The Value of Being "Numerate"


the capacity for quantitative thought and expression

I was listening to an EconTalk podcast on my way to school today with Russ Roberts interviewing Dan Pink, author of A Whole New Mind. During the podcast, Pink said that he thinks it is critical for people to be both literate and numerate if they wanted to succeed in today's economy. This got me thinking and I couldn't agree more.

When I was living in Orlando, I used to teach math at Valencia Community College in Orlando. One of the questions I persistently got from my students was:

"Why do I need to know math?"

I think this chart succinctly answers this question. Compare the salaries of the fields that have significant quantitative orientation with those that do not.

While it is certainly true that it is possible to succeed in life without strong quantitative skills, they help stack the odds in your favor tremendously. What if you don't have strong math skills? My experience as both a teacher and a student is that nearly anyone is able to develop signifcant abilities in most areas through persistent practice. (See my previous posts on "Is A Star Born or Made?" , "The Invisibility Factor of Getting Good", and "The Myth of Talent" for more on this.)
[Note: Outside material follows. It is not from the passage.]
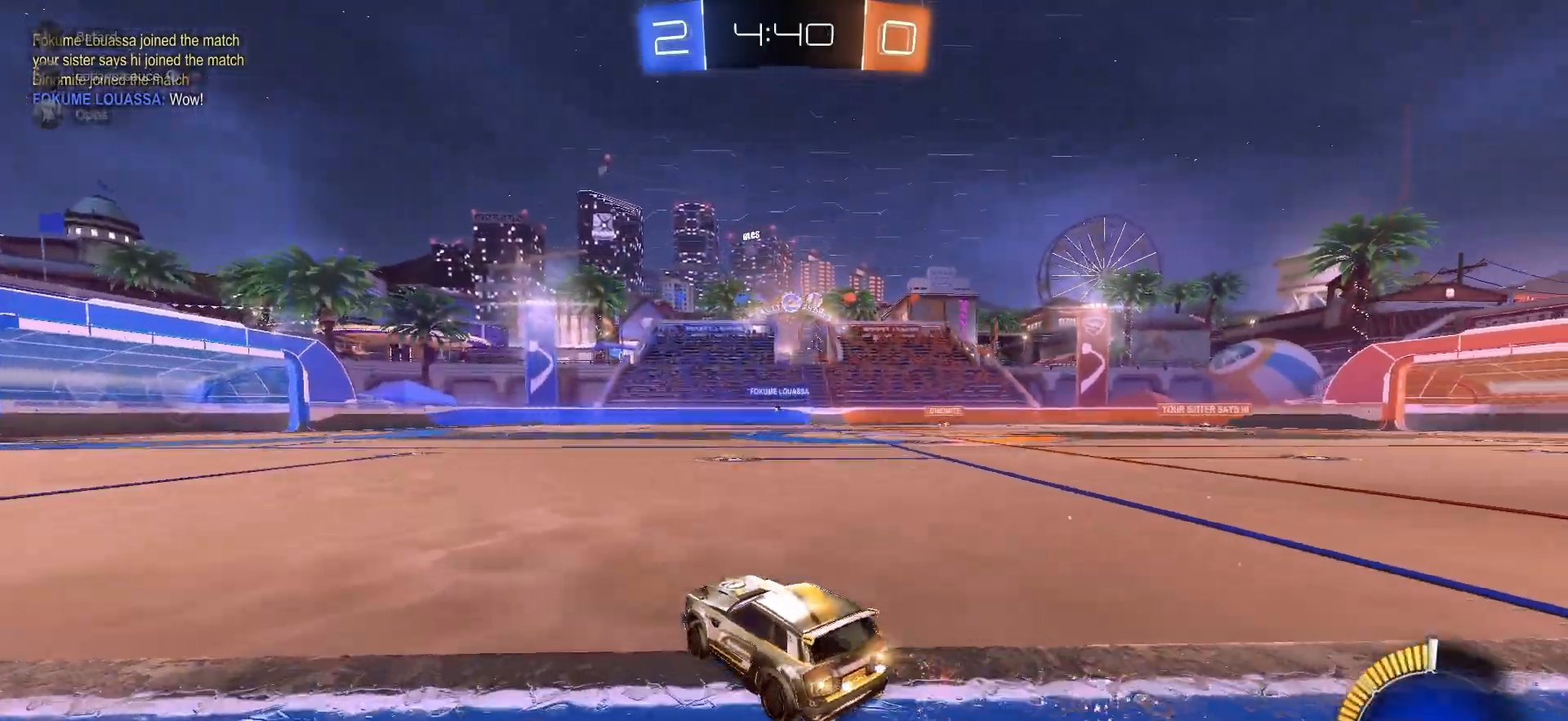
{"buttons": ["R2"], "left_stick": "right", "right_stick": "center", "events": [[167, "R1", "up"], [233, "left_stick", "center"], [267, "R1", "down"], [367, "left_stick", "right"], [400, "R1", "up"]]}
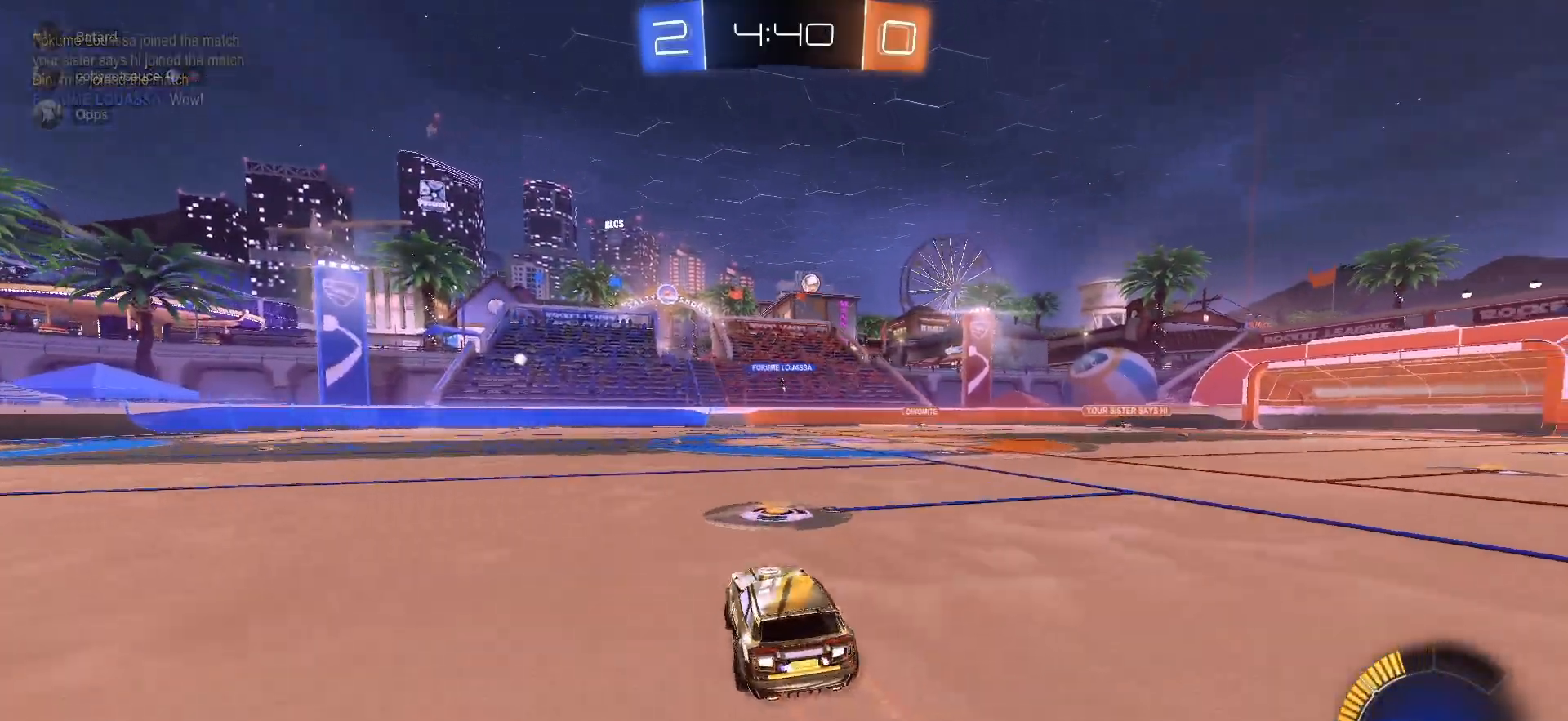
{"buttons": ["R2"], "left_stick": "center", "right_stick": "center", "events": [[133, "left_stick", "up-right"], [333, "left_stick", "center"], [383, "left_stick", "left"], [500, "left_stick", "center"]]}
When I was teaching, I had a 50+ year-old woman as a student who was going to college for her first time. She had grown up being told that women were no good at math and was delighted to discover later in life that she really could learn and excel at quantitative thinking. As much as any student I've ever had, her enthusiasm and excitement made teaching a true joy. In her own words: "you really can teach an old dog new tricks!" Anytime I get discouraged about struggling through learning something new, I just need to remember her example to get inspired to plow through.

I would strongly encourage anyone and everyone at any stage in life to build higher levels of numeracy. It makes life both more interesting and more fun and helps develop thinking skills that lead to higher paying jobs. For anyone interested in learning more about mathematical concepts from a layman's perspective, I highly recommend Ian Stewart's Concepts of Modern Mathematics. I am currently reading through it and it provides a concise, clearly communicated overview of many mathematical concepts in a manner accessible to nearly any dedicated reader who understands basic high-school-level algebra. I'd also recommend Mathematics: A Very Short Introduction by Timothy Gowers and Innumeracy by John Allen Paulos. I'd strongly encourage reading books like these to help build an intuitive grasp of what mathematics actually represents to help enhance your interest and understanding of mathematical concepts.

For anyone interested in studying math for economics, I've found nothing better than Alpha Chiang's Fundamental Methods of Mathematical Economics.

For those with highly developed quantitative skills, Dan Pink encouraged the necessity of developing strong communication skills and fostering creative thinking. For building these types of skills, I'd recommend Strunk and White's Elements of Style, Mortimer Adler's How to Read a Book, and Roger von Oech's A Whack on the Side of the Head. For economists, I'd also highly recommend Diedre McCloskey's Economical Writing. Dan Pink and Russ Roberts both praised Drawing on the Right Side of the Brain by Betty Edwards as a great place to start learning artistic skills. It is a book I hope to read soon.